# Rockwell Variable Speed Lathe



## nmacdonald (Jan 13, 2012)

Just got my lathe on Friday and I could find a manual for it either. Seems the model number doesn't even exist. Possible a special model for Schools?!? I'm mainly wondering about the 4 pulleys at the head. I had to take the lathe bed of the base to get down into the basement and set it up how it was prior but it's not quite right. Any help would be great. I don't have a picture of the variable speed section but can get one if wanted.


----------



## Dave Paine (May 30, 2012)

I am not able to read the model from the picture.

Try posting on VintageMachinery.org. A machine with pictures of the Reeves drive.

http://vintagemachinery.org/photoindex/detail.aspx?id=3367

Rather vague comment about "its not quite right". The more details you can provide, the better chance someone can help.

Pictures of the Reeves drive will likely help others to help you.


----------



## nmacdonald (Jan 13, 2012)

The model is 46 595. It's date is around 1980 but not sure on that. 

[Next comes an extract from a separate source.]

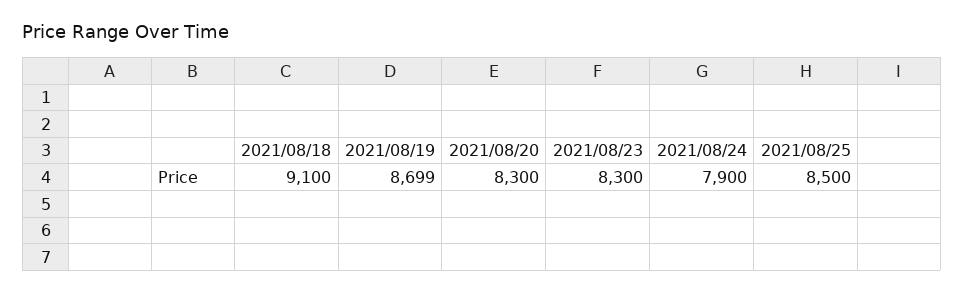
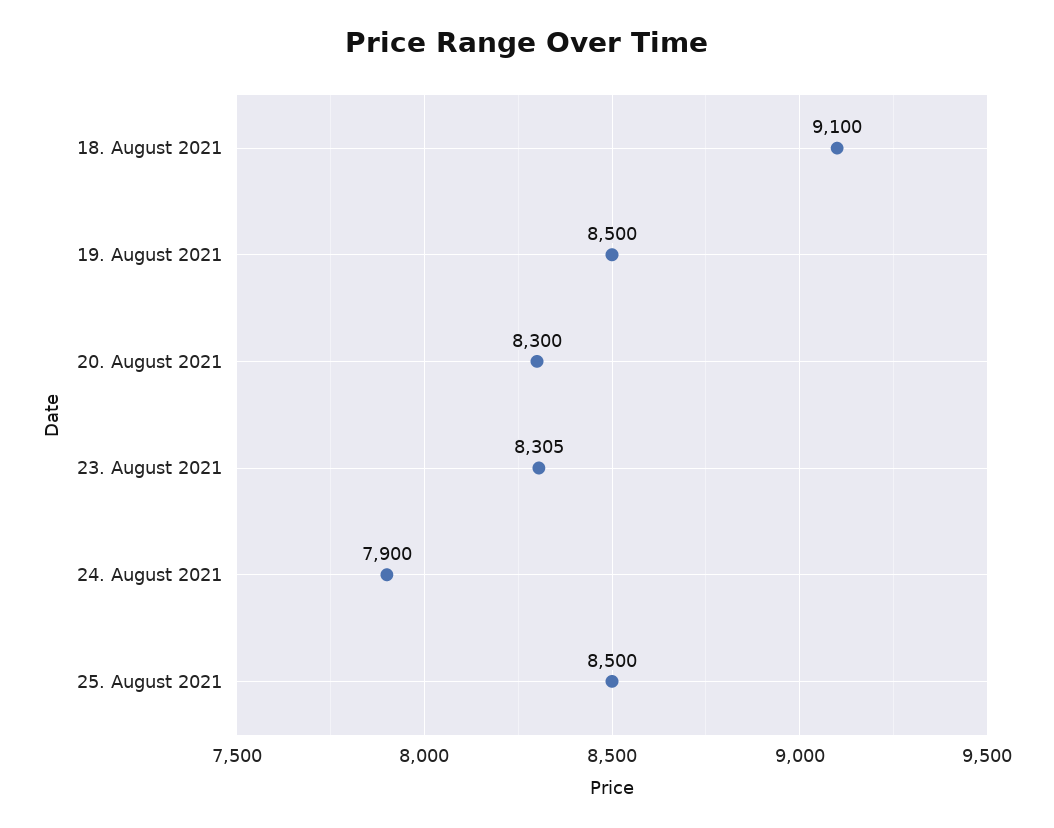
2021/08/19: 8699 -> 8500
2021/08/23: 8300 -> 8305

The rack and pinion for the vs drive does not allow it to go the full scale for speed. But not sure if it is to do with how I mounted the motor. I'll have to get a picture but should the motor be stationary or should it move freely with the slotted guide and pivot where it mounts on hinge at back side?


----------



## Dave Paine (May 30, 2012)

Did you take any pictures before dis-assembly?

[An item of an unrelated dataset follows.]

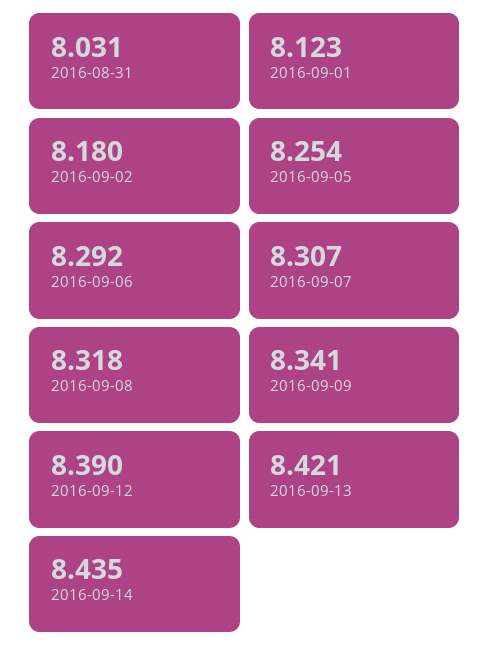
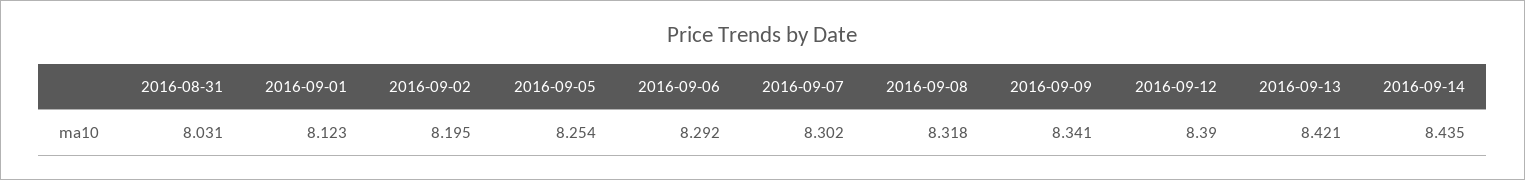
2016-09-02: 8.18 -> 8.195
2016-09-07: 8.307 -> 8.302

You may need to search for a manual for a model similar to yours.

Perhaps this is close enough.

http://vintagemachinery.org/pubs/1141/1466.pdf


----------



## Tom King (Nov 22, 2013)

The motor needs to be turning while the speed is adjusted. It's a manual system. It shouldn't be too hard to get it right. Someone probably moved the lever when the machine wasn't running. I have one very similar. I'll look for the manual, or I can look in the machine if I can't find the manual. It's not a special machine just for schools. That was the high end lathe in its day.

It's the same as previous and later Delta lathes. It's just from the few years when Rockwell owned the company. Mine is a Delta but looks just like yours. If I'm remembering right, the Delta model number is 46-541

Probably worth getting this. http://www.ebay.com/itm/DELTA-Rockw...08716?pt=BI_Books_Manuals&hash=item484497418c

Do a search on these forums for Delta 46-541 and you should find a number of people who have one. Mine is nowhere near the house, and I will be gone for at least a week until I can get my hands on mine.


----------



## nmacdonald (Jan 13, 2012)

Tom King said:



> The motor needs to be turning while the speed is adjusted. It's a manual system. It shouldn't be too hard to get it right. Someone probably moved the lever when the machine wasn't running.


I think my problem is a combo of lining up the rack and gear in the correct spot. I found a delta model manual online at http://vintagemachinery.org/pubs/1141/1466.pdf. but it does not go into details about setup or the 4 pulleys that are in my headstock. 

Here us some of the stuff I got with the lathe also a duplicator not pictured. 

Not sure what everything is that's pictured such as the green handle with half moon. 

The drive centres are not perfect with evidence of being dropped in the past.


----------